Example of establishing an explicit trusted connection and switching the user

In the following example, a middle-tier server needs to issue some database requests on behalf of an end-user, but does not have access to the end-user's credentials to establish a database connection on behalf of that end-user.

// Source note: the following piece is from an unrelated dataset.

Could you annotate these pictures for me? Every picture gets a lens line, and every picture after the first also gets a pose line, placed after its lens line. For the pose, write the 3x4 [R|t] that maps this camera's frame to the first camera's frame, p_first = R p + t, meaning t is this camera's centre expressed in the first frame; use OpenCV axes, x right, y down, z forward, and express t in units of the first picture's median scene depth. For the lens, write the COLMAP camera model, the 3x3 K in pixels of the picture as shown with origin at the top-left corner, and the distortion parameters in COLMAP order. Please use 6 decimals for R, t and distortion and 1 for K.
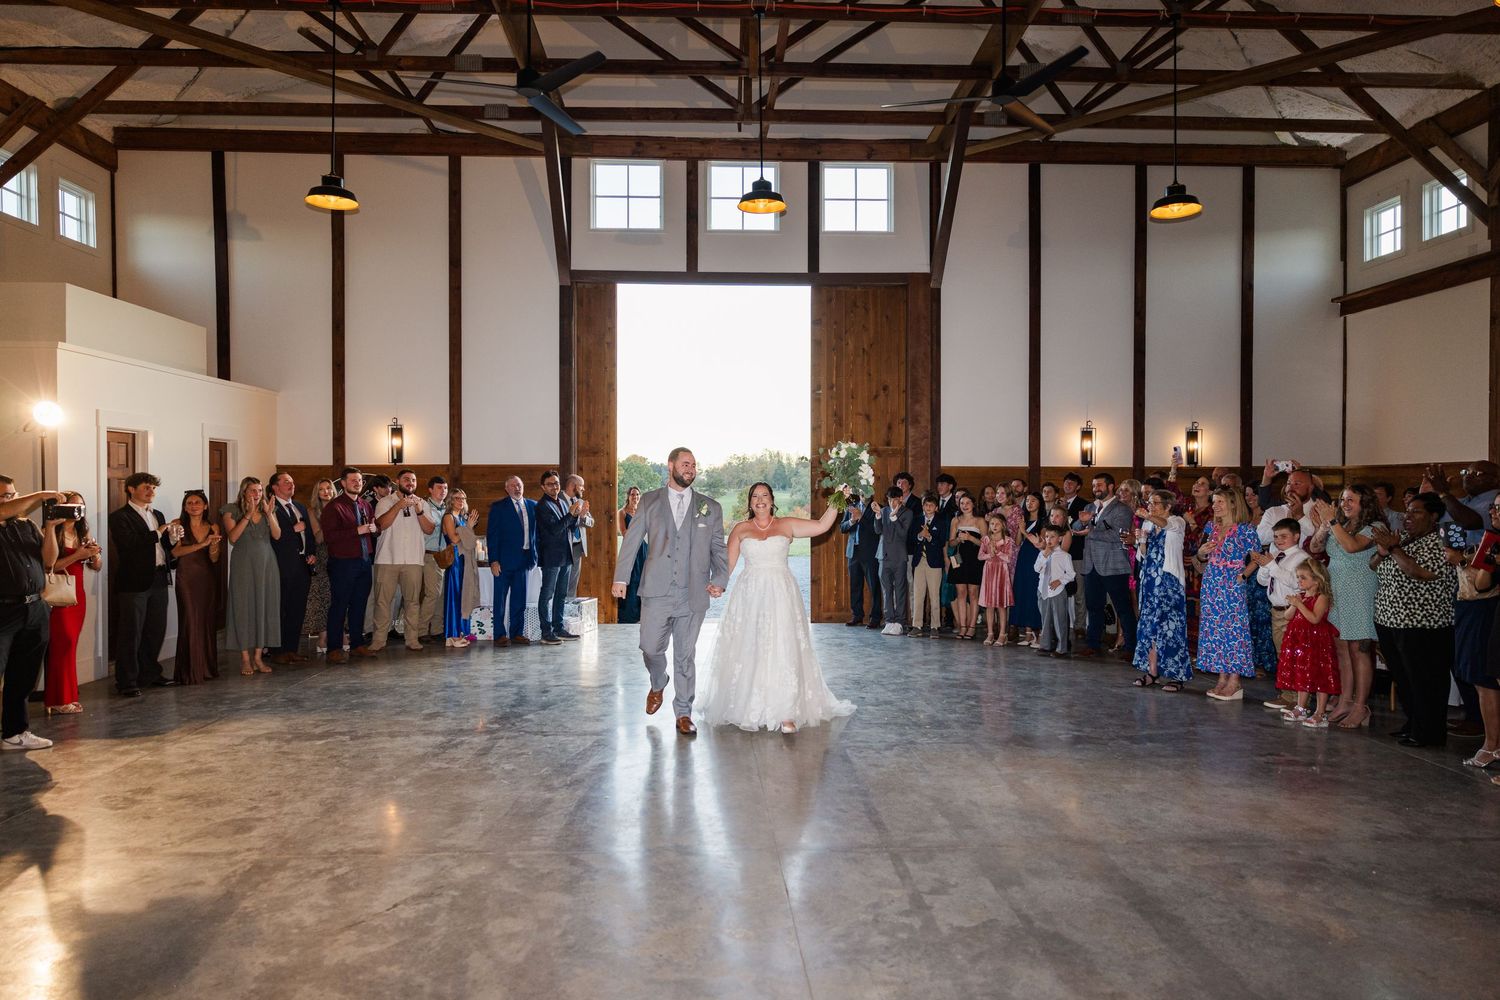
lens RADIAL K [[1029.6, 0, 756.9], [0, 1029.6, 498.4], [0, 0, 1]] dist [-0.012896, 0.011424]
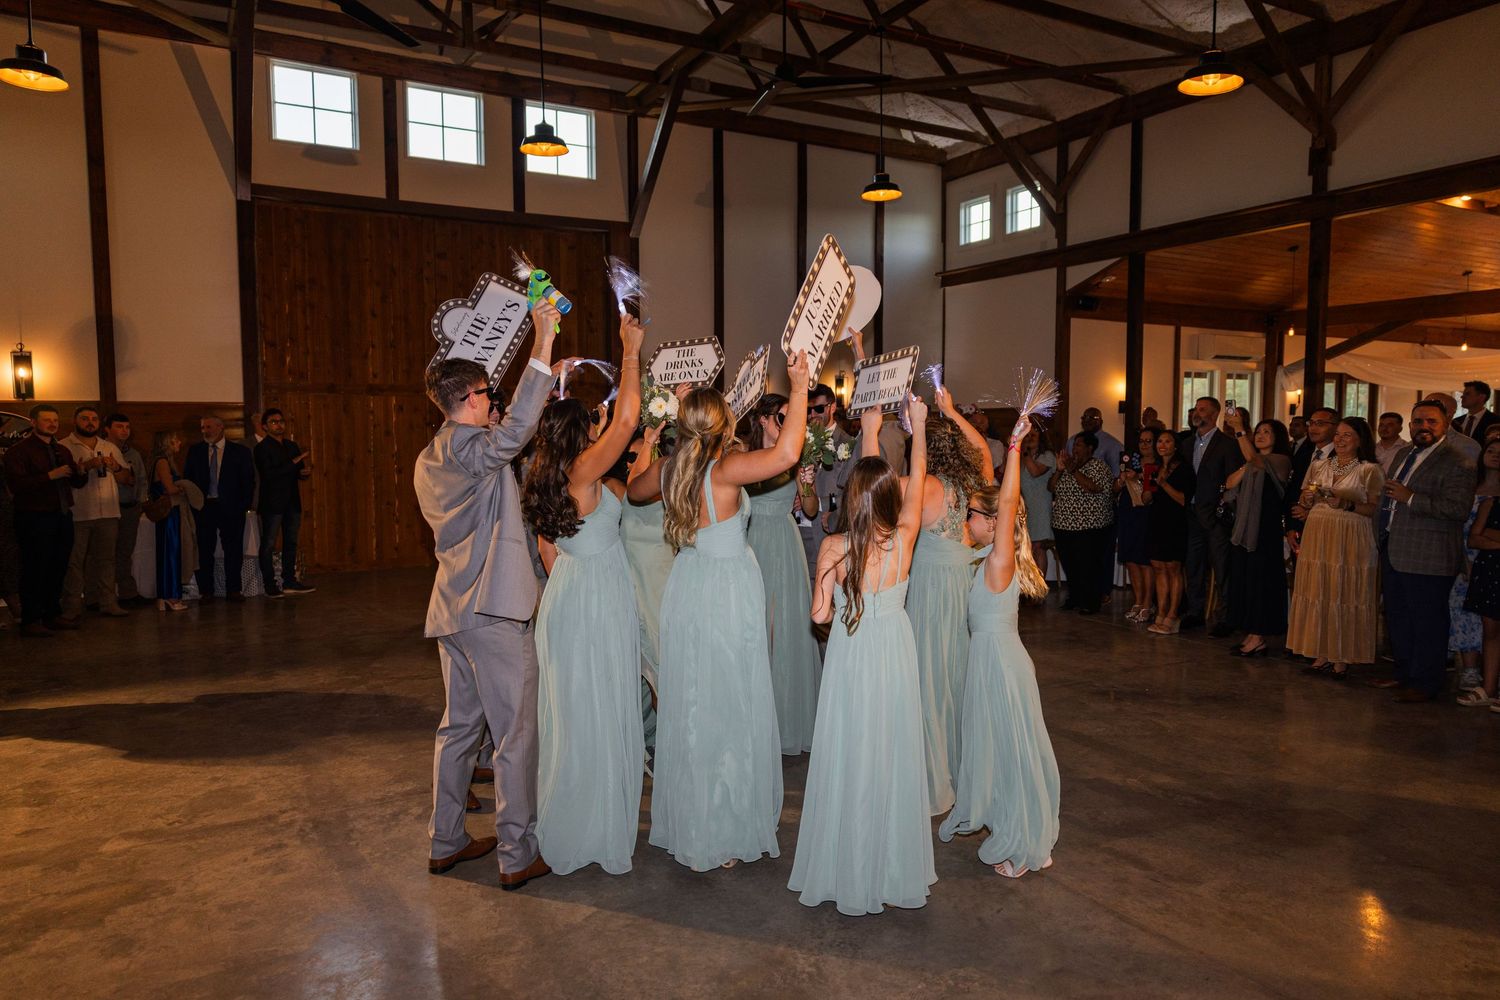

You can create a trusted context object on the database server that allows the middle-tier server to establish an explicit trusted connection to the database. After establishing an explicit trusted connection, the middle-tier server can switch the current user ID of the connection to a new user ID without the need to authenticate the new user ID at the database server. The following CLI code snippet demonstrates how to establish a trusted connection using the trusted context, MYTCX, defined in Step 1, earlier, and how to switch the user on the trusted connection without authentication.
int main(int argc, char *argv[])
{
	SQLHANDLE henv;		       /* environment handle */
	SQLHANDLE hdbc1;		     /* connection handle */
	char origUserid[10] = "newton";
  char password[10] = "test";
  	char switchUserid[10] = "zurbie";
	char dbName[10] = "testdb";
	 
// Allocate the handles 
SQLAllocHandle( SQL_HANDLE_ENV, &henv );
SQLAllocHandle( SQL_HANDLE_DBC, &hdbc1 );

// Set the trusted connection attribute
SQLSetConnectAttr( hdbc1, SQL_ATTR_USE_TRUSTED_CONTEXT, 
SQL_TRUE, SQL_IS_INTEGER );

// Establish a trusted connection
SQLConnect( hdbc1, dbName, SQL_NTS, origUserid, SQL_NTS, 
password, SQL_NTS );

//Perform some work under user ID "newton"
. . . . . . . . . . .

 // Commit the work
SQLEndTran(SQL_HANDLE_DBC, hdbc1, SQL_COMMIT); 


// Switch the user ID on the trusted connection
SQLSetConnectAttr( hdbc1, 
SQL_ATTR_TRUSTED_CONTEXT_USERID, switchUserid,  
SQL_IS_POINTER 
);

//Perform new work using user ID "zurbie"
. . . . . . . . . 

//Commit the work
SQLEndTranSQL_HANDLE_DBC, hdbc1, SQL_COMMIT); 

// Disconnect from database
SQLDisconnect( hdbc1 );

	return 0;

}  /* end of main */

What to do next

When does the user ID actually get switched?
After the command to switch the user on the trusted connection is issued, the switch user request is not performed until the next statement is sent to the server. This is demonstrated by the following example where the list applications command shows the original user ID until the next statement is issued.
  1. Establish an explicit trusted connection with USERID1.
  2. Issue the switch user command, such as getDB2Connection for USERID2.
  3. Run db2 list applications. It still shows that USERID1 is connected.
  4. Issue a statement on the trusted connection, such as executeQuery("values current sqlid"), to perform the switch user request at the server.
  5. Run db2 list applications again. It now shows that USERID2 is connected.